State Dept. says Keystone pipeline would have minimal environmental impact


McClatchy Washington Bureau

The State Department minimized the climate change impact of building the Keystone XL pipeline in its final environmental review issued on Friday, a key finding as President Obama decides whether to approve the controversial project.

The Keystone XL Pipeline would bring crude from the Canadian oil sands to American refineries on the gulf coast. It’s so controversial because tapping the Canadian oil sands would result in the production of more planet-warming gases than conventional sources of oil.

The State Department acknowledges that the oil sands crude produces 17 percent more carbon emissions than average crude and up to 10 percent more than other heavy oil coming from Venezuela and Mexico.

But the agency decided that, even without the Keystone pipeline, the oil sands would still be exploited and transported to market by rail or other pipelines.

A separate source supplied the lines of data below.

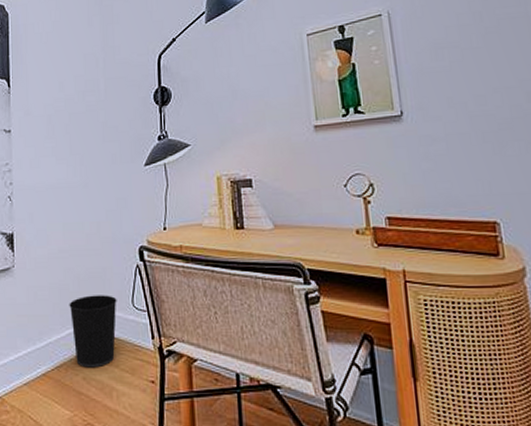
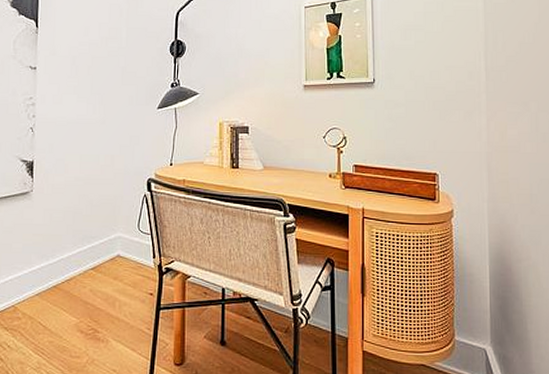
wastebasket: present [69,295,117,368] -> none [81,219,125,282]

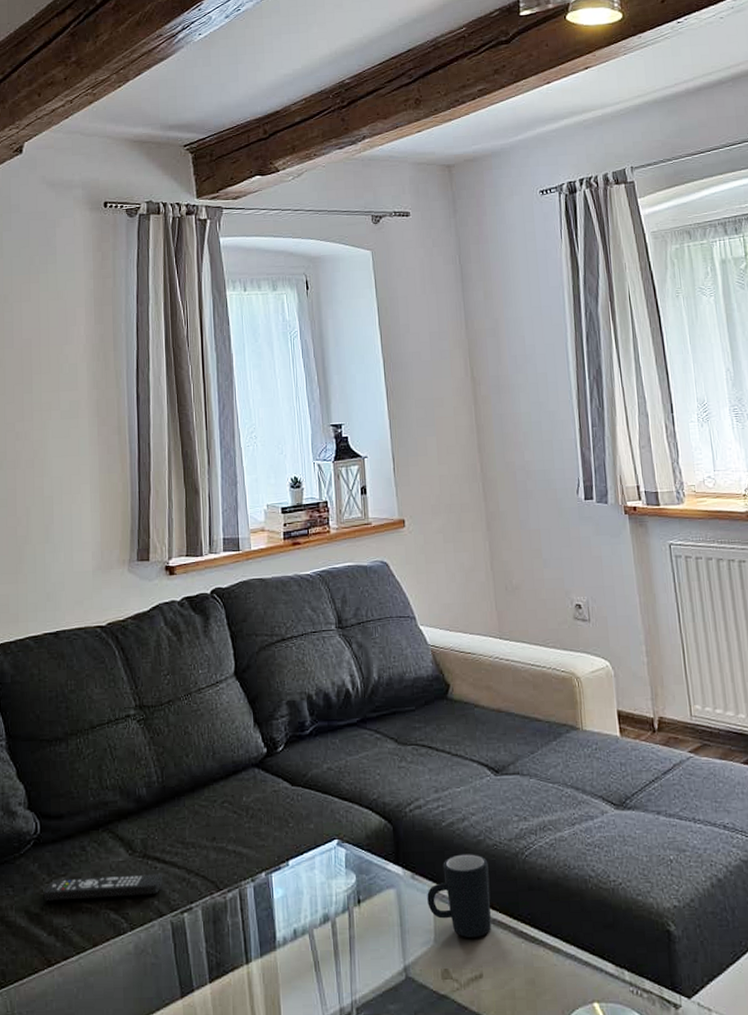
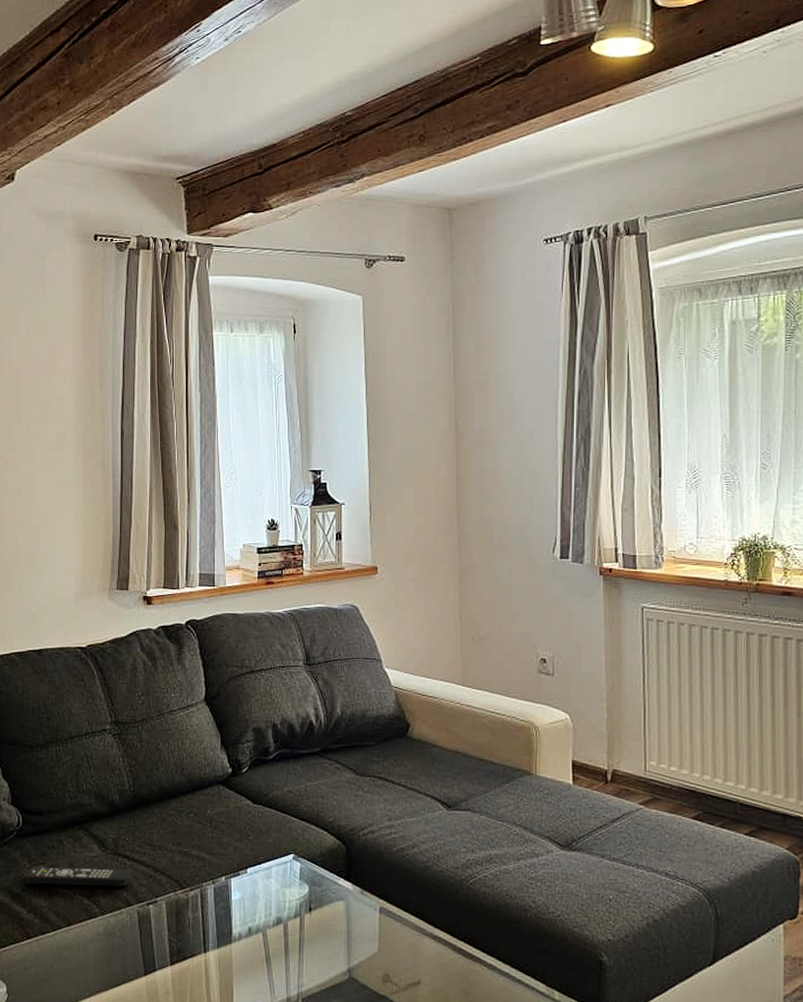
mug: present [427,854,491,938] -> none [374,877,434,950]

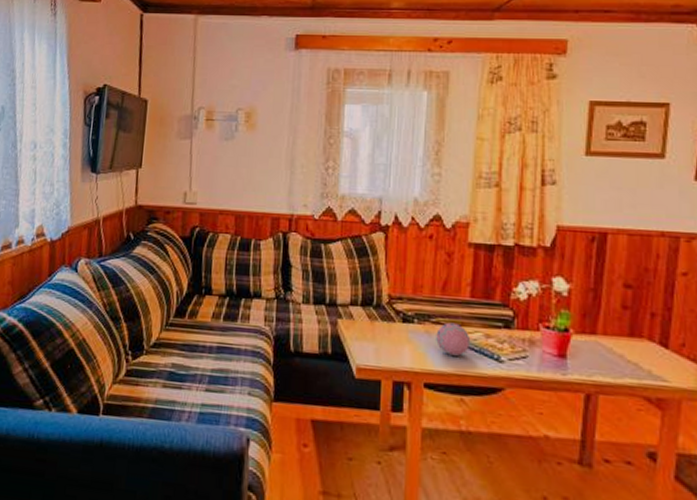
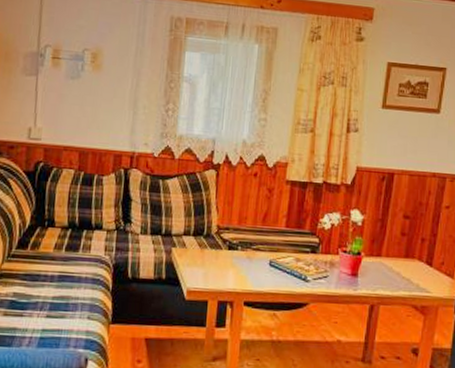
decorative egg: present [436,322,471,356] -> none [256,249,284,277]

“Approval or denial of any one crude oil transport project, including the proposed project, is unlikely to significantly impact the rate of extraction in the oil sands,” the State Department concluded in its analysis.

Friday’s release of the report triggers a 90-day review of whether the pipeline is in the national interest. Secretary of State John Kerry will then weigh in and President Obama will ultimately decide whether to allow construction of the Keystone pipeline.

Environmental groups disputed the State Department’s conclusion and said Obama must veto the pipeline.

“Piping the dirtiest oil on the planet through the heart of America would endanger our farms, our communities, our fresh water and our climate,” said Susan Casey-Lefkowitz of the Natural Resources Defense Council. “That is absolutely not in our national interest.”

Other environmental groups said oil industry influence skewed the report. The inspector general is investigating complaints that the State Department’s main contractor on the Keystone report, ERM Group Inc., has a conflict of interest because of its business ties to TransCanada Corp., the pipeline company that is seeking to build Keystone.

A State Department official Friday denied the conflict of interest.

“There were very rigorous conflict of interest screening guidelines and we feel very confident there are no issues with this contractor,” said Assistant Secretary of State for Oceans and International Environmental and Scientific Affairs Kerri Ann Jones.